Mention of “the first symptoms of a worsening of the antisocialist mood and of the criticism leveled against the USSR” in Czechoslovakia can be found, according to the Russian historian Ol’ga Pavlenko, in a report of 22 November 1966, filed by the Department of Liaison with the Communist and Workers’ Parties. The report was signed by Yuri Andropov, secretary of the CC CPSU from 1962 and formerly the head of that department. Shortly afterwards, Andropov was made head of the KGB. Moscow’s focus on the crisis in Prague had reached a critical stage after Novotný’s dismissal, and the Kremlin started monitoring Czechoslovakia closely, with Andropov serving as a member of all commissions dealing with the situation in the ČSSR. “KGB chief Andropov,” asserts Russian historian Nikita Petrov, “played an important role in all discussions on Czechoslovakia.”

After the withdrawal of the Soviet advisers of the Czechoslovak state security services from the country, Moscow was forced to switch to a new ball game.

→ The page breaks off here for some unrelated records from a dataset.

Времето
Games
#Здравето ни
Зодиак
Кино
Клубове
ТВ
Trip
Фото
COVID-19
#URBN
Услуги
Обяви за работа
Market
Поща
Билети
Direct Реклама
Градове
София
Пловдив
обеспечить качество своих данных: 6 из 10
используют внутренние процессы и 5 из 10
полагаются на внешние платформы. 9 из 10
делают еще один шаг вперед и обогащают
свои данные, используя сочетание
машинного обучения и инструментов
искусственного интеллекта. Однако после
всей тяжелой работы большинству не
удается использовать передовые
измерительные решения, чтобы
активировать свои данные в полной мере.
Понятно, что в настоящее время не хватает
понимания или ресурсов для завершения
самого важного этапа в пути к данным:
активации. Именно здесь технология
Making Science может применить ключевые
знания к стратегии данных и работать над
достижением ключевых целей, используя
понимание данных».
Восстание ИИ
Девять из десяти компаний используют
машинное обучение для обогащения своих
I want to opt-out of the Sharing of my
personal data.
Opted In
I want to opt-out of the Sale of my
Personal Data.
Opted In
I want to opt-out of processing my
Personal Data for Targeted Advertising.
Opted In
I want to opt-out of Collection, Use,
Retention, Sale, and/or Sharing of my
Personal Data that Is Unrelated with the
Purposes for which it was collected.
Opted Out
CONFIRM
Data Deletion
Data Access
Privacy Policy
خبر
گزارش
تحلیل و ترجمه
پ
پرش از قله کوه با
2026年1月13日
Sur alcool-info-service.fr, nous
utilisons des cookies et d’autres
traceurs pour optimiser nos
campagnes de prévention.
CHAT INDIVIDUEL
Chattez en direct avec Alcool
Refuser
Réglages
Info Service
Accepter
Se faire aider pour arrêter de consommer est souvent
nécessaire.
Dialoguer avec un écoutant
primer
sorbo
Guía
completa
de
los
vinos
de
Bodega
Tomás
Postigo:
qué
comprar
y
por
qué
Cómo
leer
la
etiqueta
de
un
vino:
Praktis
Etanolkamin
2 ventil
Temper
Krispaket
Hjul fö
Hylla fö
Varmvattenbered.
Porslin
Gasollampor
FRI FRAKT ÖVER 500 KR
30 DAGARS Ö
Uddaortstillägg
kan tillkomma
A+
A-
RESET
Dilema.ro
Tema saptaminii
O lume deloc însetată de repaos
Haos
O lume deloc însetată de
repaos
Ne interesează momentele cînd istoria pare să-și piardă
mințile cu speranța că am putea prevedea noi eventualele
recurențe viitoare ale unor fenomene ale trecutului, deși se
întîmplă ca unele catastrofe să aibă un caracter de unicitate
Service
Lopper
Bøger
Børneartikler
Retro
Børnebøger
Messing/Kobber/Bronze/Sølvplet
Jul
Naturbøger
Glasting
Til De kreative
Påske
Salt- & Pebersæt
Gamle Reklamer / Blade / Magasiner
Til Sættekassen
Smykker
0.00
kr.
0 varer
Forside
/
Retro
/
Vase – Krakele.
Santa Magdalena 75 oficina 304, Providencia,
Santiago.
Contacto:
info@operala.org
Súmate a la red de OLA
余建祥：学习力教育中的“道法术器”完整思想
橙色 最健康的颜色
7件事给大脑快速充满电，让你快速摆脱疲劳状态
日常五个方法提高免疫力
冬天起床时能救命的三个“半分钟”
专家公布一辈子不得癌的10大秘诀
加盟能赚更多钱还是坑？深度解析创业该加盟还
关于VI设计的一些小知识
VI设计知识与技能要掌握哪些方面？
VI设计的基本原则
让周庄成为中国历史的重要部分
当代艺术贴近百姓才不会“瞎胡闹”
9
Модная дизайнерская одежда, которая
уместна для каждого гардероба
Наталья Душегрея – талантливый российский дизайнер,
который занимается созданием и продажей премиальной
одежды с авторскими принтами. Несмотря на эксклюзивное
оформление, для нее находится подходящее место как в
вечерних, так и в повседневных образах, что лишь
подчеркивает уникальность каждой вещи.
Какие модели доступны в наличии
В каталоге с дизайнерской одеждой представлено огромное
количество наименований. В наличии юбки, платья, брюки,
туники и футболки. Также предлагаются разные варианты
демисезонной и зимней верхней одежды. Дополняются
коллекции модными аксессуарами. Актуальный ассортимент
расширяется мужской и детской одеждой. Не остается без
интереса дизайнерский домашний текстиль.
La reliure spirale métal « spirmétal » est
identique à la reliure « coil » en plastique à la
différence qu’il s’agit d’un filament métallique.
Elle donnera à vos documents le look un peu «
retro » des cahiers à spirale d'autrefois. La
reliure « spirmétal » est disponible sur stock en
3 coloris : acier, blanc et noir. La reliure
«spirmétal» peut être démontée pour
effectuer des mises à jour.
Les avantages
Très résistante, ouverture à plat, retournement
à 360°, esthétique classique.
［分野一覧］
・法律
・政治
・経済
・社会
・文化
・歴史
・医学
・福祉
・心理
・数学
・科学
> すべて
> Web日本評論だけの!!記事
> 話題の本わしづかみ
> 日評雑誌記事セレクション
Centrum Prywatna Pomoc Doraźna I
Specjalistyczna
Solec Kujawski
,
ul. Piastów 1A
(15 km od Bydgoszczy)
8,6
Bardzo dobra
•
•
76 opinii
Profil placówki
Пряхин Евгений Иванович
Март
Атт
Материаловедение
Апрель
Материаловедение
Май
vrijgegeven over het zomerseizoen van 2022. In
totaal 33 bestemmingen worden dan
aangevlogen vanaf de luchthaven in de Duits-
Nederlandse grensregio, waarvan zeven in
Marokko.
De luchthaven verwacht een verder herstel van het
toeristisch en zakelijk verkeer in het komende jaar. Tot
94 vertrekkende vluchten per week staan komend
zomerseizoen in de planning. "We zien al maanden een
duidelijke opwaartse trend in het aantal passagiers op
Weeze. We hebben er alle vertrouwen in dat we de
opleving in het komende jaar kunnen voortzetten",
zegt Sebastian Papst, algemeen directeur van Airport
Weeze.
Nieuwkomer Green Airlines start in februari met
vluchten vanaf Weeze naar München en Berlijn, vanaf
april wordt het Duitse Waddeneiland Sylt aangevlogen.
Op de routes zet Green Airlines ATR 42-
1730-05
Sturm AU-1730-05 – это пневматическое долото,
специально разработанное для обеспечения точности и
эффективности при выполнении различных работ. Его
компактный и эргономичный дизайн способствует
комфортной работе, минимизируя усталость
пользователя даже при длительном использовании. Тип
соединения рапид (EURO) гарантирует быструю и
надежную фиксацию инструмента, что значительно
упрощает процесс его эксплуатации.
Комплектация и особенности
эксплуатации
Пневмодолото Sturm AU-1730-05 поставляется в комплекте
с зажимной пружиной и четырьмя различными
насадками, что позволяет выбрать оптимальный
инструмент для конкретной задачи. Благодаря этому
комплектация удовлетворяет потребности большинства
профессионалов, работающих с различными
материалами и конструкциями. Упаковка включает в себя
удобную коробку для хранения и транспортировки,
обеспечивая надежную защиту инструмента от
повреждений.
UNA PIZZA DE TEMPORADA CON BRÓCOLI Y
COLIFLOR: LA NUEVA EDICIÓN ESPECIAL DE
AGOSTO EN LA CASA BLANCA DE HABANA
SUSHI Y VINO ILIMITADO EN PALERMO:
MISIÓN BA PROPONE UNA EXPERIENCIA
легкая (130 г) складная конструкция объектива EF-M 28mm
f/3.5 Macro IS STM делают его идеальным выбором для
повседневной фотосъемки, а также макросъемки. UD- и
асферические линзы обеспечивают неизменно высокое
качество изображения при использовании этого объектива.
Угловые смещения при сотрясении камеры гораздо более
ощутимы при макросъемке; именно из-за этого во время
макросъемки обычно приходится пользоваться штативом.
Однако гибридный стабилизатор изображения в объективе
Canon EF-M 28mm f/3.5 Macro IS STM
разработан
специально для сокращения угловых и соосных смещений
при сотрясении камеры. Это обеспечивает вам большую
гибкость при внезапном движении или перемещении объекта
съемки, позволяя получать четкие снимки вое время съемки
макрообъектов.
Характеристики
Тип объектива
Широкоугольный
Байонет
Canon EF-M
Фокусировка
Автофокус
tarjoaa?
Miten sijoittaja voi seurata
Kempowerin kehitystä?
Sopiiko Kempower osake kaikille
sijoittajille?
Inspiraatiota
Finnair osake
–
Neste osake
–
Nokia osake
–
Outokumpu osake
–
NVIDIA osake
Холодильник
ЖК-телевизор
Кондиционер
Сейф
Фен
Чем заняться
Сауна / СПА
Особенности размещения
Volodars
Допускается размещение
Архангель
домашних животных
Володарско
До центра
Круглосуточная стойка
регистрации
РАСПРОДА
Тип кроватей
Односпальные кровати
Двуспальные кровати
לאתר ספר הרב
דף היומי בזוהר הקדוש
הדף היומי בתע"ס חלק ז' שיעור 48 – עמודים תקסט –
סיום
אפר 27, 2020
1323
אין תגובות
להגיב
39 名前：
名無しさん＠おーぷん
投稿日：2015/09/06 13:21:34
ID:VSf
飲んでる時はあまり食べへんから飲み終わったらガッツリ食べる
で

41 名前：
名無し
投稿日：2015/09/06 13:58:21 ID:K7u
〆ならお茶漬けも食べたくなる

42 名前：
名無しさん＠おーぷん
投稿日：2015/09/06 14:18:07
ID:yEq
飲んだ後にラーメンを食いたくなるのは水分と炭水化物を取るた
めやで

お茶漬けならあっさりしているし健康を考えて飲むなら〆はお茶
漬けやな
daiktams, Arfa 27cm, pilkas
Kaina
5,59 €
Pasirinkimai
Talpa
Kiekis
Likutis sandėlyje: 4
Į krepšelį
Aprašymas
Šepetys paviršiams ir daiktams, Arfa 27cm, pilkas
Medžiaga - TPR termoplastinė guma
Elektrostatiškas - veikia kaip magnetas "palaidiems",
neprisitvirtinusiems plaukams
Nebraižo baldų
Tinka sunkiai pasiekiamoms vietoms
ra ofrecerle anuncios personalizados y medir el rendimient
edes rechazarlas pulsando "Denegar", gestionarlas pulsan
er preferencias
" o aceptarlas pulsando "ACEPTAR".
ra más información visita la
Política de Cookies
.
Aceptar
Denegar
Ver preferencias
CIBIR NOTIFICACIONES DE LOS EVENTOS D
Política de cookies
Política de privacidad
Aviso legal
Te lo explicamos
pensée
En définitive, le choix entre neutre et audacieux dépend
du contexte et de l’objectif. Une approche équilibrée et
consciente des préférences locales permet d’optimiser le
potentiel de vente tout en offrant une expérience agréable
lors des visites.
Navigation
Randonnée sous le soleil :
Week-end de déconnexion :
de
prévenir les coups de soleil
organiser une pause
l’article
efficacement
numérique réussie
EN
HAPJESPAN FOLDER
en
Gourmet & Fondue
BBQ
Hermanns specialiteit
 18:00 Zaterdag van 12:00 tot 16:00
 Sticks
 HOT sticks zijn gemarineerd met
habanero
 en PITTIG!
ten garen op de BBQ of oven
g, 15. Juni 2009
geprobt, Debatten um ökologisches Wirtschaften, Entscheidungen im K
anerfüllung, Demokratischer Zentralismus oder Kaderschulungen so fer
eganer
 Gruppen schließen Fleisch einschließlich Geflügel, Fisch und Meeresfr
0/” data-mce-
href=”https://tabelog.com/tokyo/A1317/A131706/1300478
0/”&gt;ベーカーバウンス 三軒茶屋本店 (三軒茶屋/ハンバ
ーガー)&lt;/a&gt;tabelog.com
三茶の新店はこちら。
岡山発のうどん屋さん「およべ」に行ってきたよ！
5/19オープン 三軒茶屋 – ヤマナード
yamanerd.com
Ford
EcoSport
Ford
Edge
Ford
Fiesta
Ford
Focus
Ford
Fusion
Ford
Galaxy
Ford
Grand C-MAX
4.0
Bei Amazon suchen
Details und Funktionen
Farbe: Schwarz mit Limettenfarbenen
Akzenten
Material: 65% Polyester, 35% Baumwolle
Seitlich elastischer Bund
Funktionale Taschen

Nikolai Semyonov, a counterespionage cadre officer, was recalled from Estonia to Moscow for a half-year briefing in the First Chief Directorate to equip him for his mission in Prague. The KGB continued to be the hub for gathering the most diverse kinds of information on the ČSSR. An analysis in May 1967, which was based primarily on information from the Czechoslovak Ministry of the Interior, concluded that widespread discontent was due above all to mistakes in the economic reforms. This first set off alarm bells in the KGB. 73

In the following months, the debate centering on freedom of expression in the media became more and more prominent in the KGB’s analyses, focusing on one of the root causes of all ills. Since 1964, Jiří Pelikan, the head of Czechoslovak National Television, had been producing in cooperation with ORF, the Austrian National Television corporation, a program called Stadtgespräche Wien-Prag . These lively “city communications” between Vienna and Prague were a historic first, featuring uncensored, live TV conversations across the Iron Curtain on a wide variety of topics.